La visita del Inter Miami a la Casa Blanca dejó una escena poco habitual incluso para los rituales deportivos de Estados Unidos: un presidente que interrumpió el protocolo para dedicarle un largo elogio a Lionel Messi. Durante el acto oficial en el Salón Este, Donald Trump se mostró particularmente entusiasmado por la presencia del capitán argentino y aseguró que se sentía privilegiado de poder recibirlo.

El mandatario abrió su discurso recordando el logro deportivo del equipo de Florida y luego centró buena parte de su mensaje en la figura del rosarino. “Hoy estamos encantados de recibir a los campeones de la MLS Cup 2025, el Inter Miami. Gran trabajo. Y es mi privilegio especial decir lo que ningún presidente estadounidense ha tenido la oportunidad de decir antes. Bienvenido a la Casa Blanca, Lionel Messi”, expresó el presidente frente a los jugadores, dirigentes e invitados especiales, mientras el público respondía con aplausos.

En medio del discurso, Trump compartió una anécdota familiar que reflejó la expectativa que generaba la presencia del futbolista argentino. “Ayer mi hijo me decía: ‘Papá, ¿sabés quién va a estar mañana?’. Yo le dije: ‘No, últimamente estoy muy ocupado’. Y él me respondió: ‘Messi’”, relató el mandatario, provocando risas entre los asistentes. Luego agregó que su hijo es un gran admirador del capitán argentino y que considera que, además de su talento futbolístico, se trata de una persona admirable.
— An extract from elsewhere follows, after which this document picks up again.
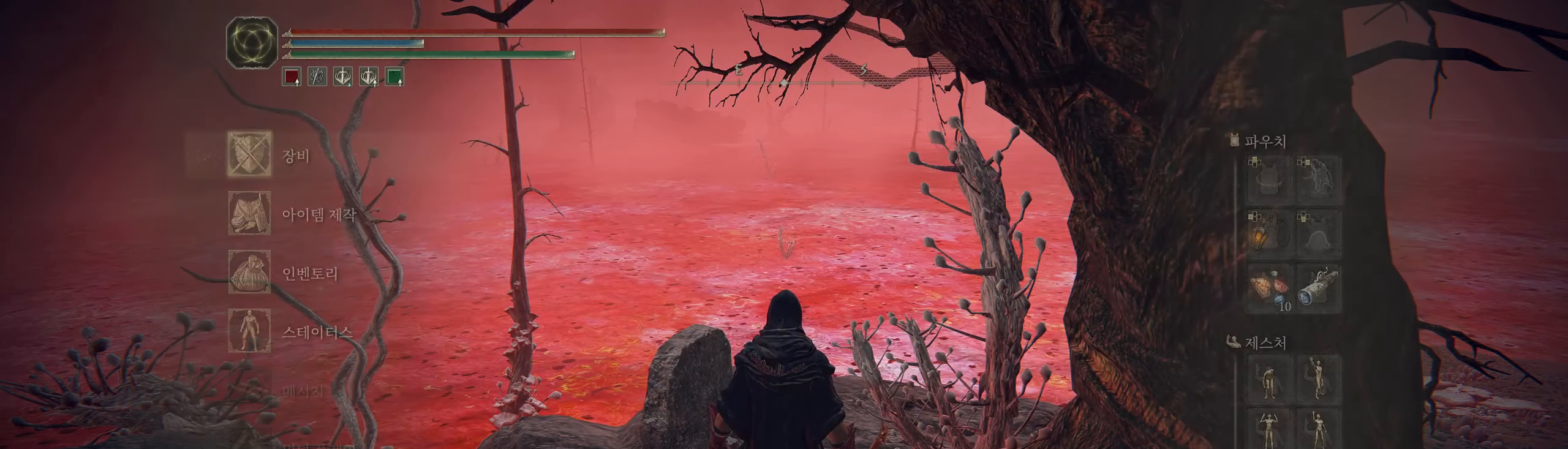
{"buttons": [], "left_stick": "center", "events": []}
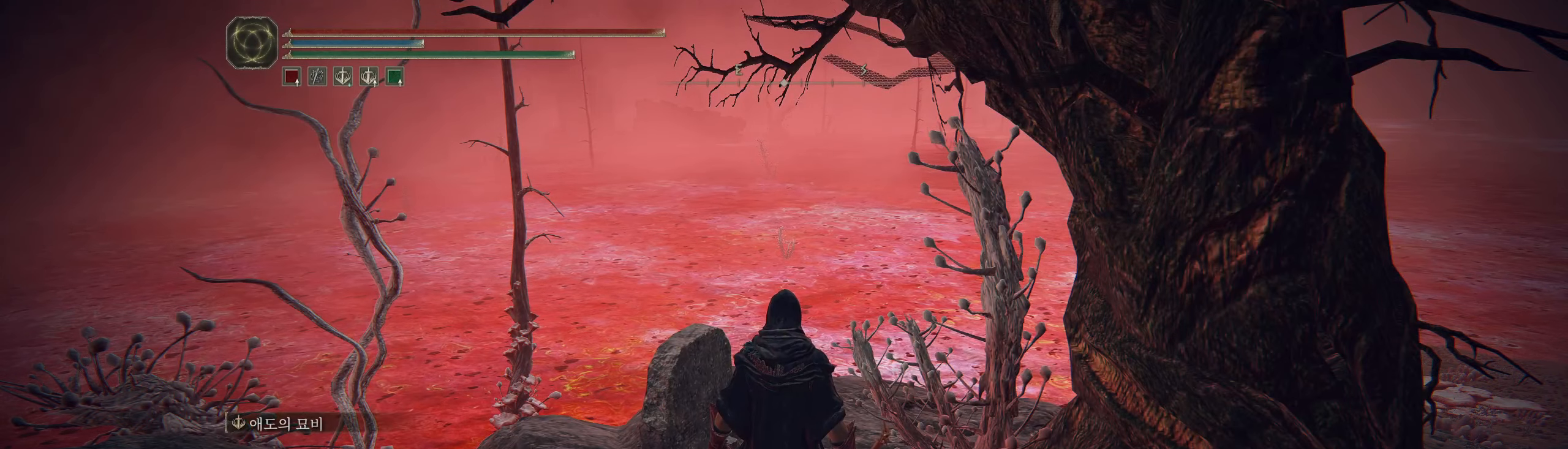
{"buttons": [], "left_stick": "center", "events": []}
El homenaje se realizó como parte de una tradición muy arraigada en el deporte estadounidense: cada temporada, los equipos campeones de las principales ligas profesionales son invitados a Washington para ser recibidos por el presidente. En esta oportunidad, el reconocimiento correspondió al Inter Miami, que en 2025 logró el título de la Major League Soccer y consolidó uno de los proyectos deportivos más ambiciosos del fútbol norteamericano.

De esta manera, la visita no sólo quedó marcada por el protocolo habitual de los campeones que llegan a la Casa Blanca, sino también por el entusiasmo del propio presidente. “Es un honor tenerte aquí”, insistió Donald Trump al cerrar su discurso, mientras el público volvía a aplaudir a Lionel Messi, protagonista central de una jornada que mezcló deporte, política y espectáculo.